Each constituency will by the end of the year boast of at least five digital centres complete with computers and Internet connectivity in a government plan to bridge the IT gap.
Safaricom, Telkom Kenya, Zain Kenya and Essar telecoms are required to roll out the digital villages as the government implements part of the Kenya Communication Amendment Act 2009 which stipulates that the Communication Commission of Kenya (CCK) levies the operators a universal access Fund of one per cent of their total revenue for the project rollout.
Safaricom has already embarked on the project and has put up 500 digital centres across the country.
It is using its third generation technology 3G in these centres as it offers faster Internet connectivity.
The operators have in the past been against CCK levying them the fee directly, questioning which projects the government wanted to implement with the money and instead asked the regulator to identify the areas that it felt were not covered adequately so that they can implement the projects by themselves.
Information permanent secretary, Bitange Ndemo said instead of levying the fee this year, the government has asked each operator to roll out five digital villages in all constituencies in the country.
“For the last three years we have been talking about rolling out digital villages in the country but it has not picked up due to delays in financing that we were to get from the World Bank,” said Dr Ndemo.
“However we have now asked the telecommunication operators to roll them out as a way of meeting the universal access Fund obligation” .
Telkom Kenya, which is yet to roll out its 3G networks is said also to be working on a plan to set up the centres using its mobile wireless technology Code Division Multiple Access (CDMA).
Mr Paul Kukubo, the chief executive of the Kenya ICT board that was in charge of coordinating the rolling out of the digital villages or Pasha centres says that the government has already trained 1,000 youths who are supposed to be loaned up to ShI million to set up the centres.

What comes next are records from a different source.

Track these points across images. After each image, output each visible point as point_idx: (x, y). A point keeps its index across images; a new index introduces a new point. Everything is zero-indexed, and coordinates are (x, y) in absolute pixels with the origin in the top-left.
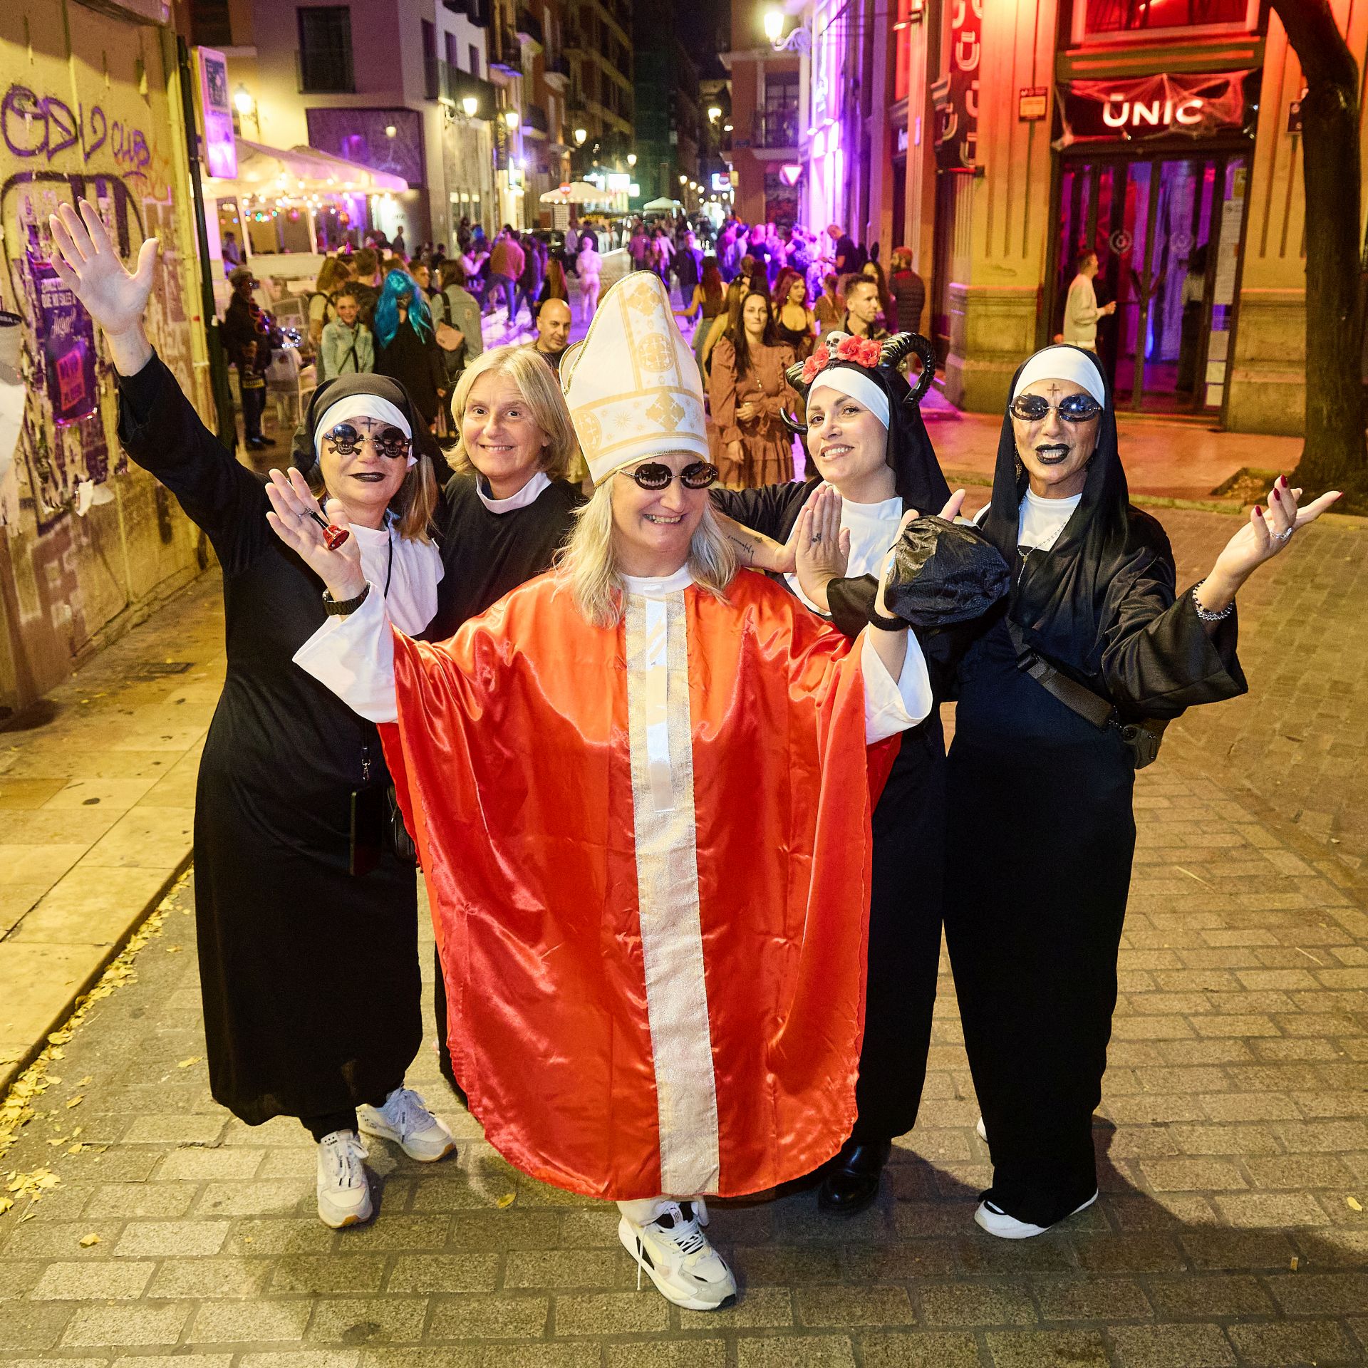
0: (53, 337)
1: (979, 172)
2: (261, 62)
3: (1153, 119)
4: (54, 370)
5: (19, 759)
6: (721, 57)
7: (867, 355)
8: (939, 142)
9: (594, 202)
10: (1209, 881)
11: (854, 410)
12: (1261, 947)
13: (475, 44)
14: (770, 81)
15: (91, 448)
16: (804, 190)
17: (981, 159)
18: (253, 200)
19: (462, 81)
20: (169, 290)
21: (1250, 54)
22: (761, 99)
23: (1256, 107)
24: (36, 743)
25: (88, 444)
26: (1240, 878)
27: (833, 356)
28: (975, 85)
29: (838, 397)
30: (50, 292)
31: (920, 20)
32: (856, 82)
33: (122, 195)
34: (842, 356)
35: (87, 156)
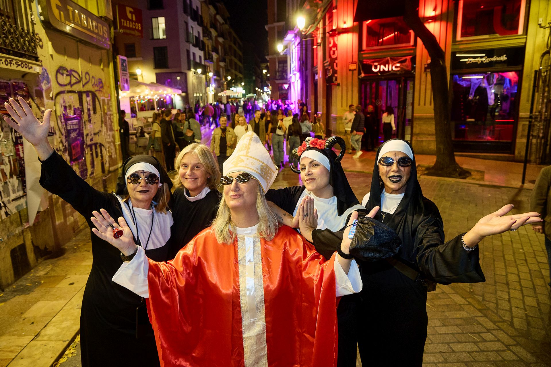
0: (71, 138)
1: (338, 85)
2: (143, 62)
3: (386, 69)
4: (71, 148)
5: (52, 269)
6: (266, 57)
7: (320, 145)
8: (327, 77)
9: (233, 95)
10: (433, 306)
11: (317, 165)
12: (456, 333)
13: (200, 55)
14: (280, 62)
15: (82, 170)
16: (289, 91)
17: (339, 81)
18: (139, 97)
19: (197, 65)
20: (108, 122)
21: (412, 51)
22: (277, 67)
23: (415, 65)
24: (58, 263)
25: (82, 168)
26: (444, 305)
27: (308, 146)
28: (336, 61)
29: (310, 160)
30: (70, 125)
31: (320, 45)
32: (303, 63)
33: (94, 97)
34: (311, 146)
35: (83, 86)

But the government is yet to disburse this amount to the youth who were trained ,making it impossible to utilise the acquired entrepreneur expertise.
“We intend to disburse the funds through the banks by October to benefit the trained youths,” said Mr Kukubo. “Not all those who were trained will benefit as the banks will have to go through their business plans and only give the loans to individuals whose plans looks viable”
The Pasha centres were to be run by private entrepreneurs who obtain training in business and information technology from certified training programme offered freely by the Kenya ICT board, which has contracted 10 training firms to offer the services in the eight provinces.
Due to the expansive geographical nature of Rift valley and Central Kenya, the two provinces each got an extra training firm.
The project is in four components, to offer training, bandwidth capacity subsidy, IT support to the centres and provide a revolving fund.
The entrepreneur training has a budget of $ 2 million, Revolving fund $ 4 million while IT support and bandwidth support each has a budget of $ 2 million.
Apart from meeting the government obligation the operators are positioning themselves to offer data services in the rural areas while the government intends to use the centres to deliver its services online , e-government.
Kenya Data Network and Popote wireless teamed up to roll out the project in all 210 constituencies in the country but the initiative will be managed by KDN.
Digital centres will be equipped by between 10 to 20 computers, have Internet connections and scanners while the digital Kiosks will have up to 5 computers and located in divisional level.
Kenya Data Networks intends to spend $10,000 per site and another $200,000 for control centre that will be based in Nairobi.
The investment by KDN involves installation of transmission dishes and constructing of towers and providing connectivity to the sites.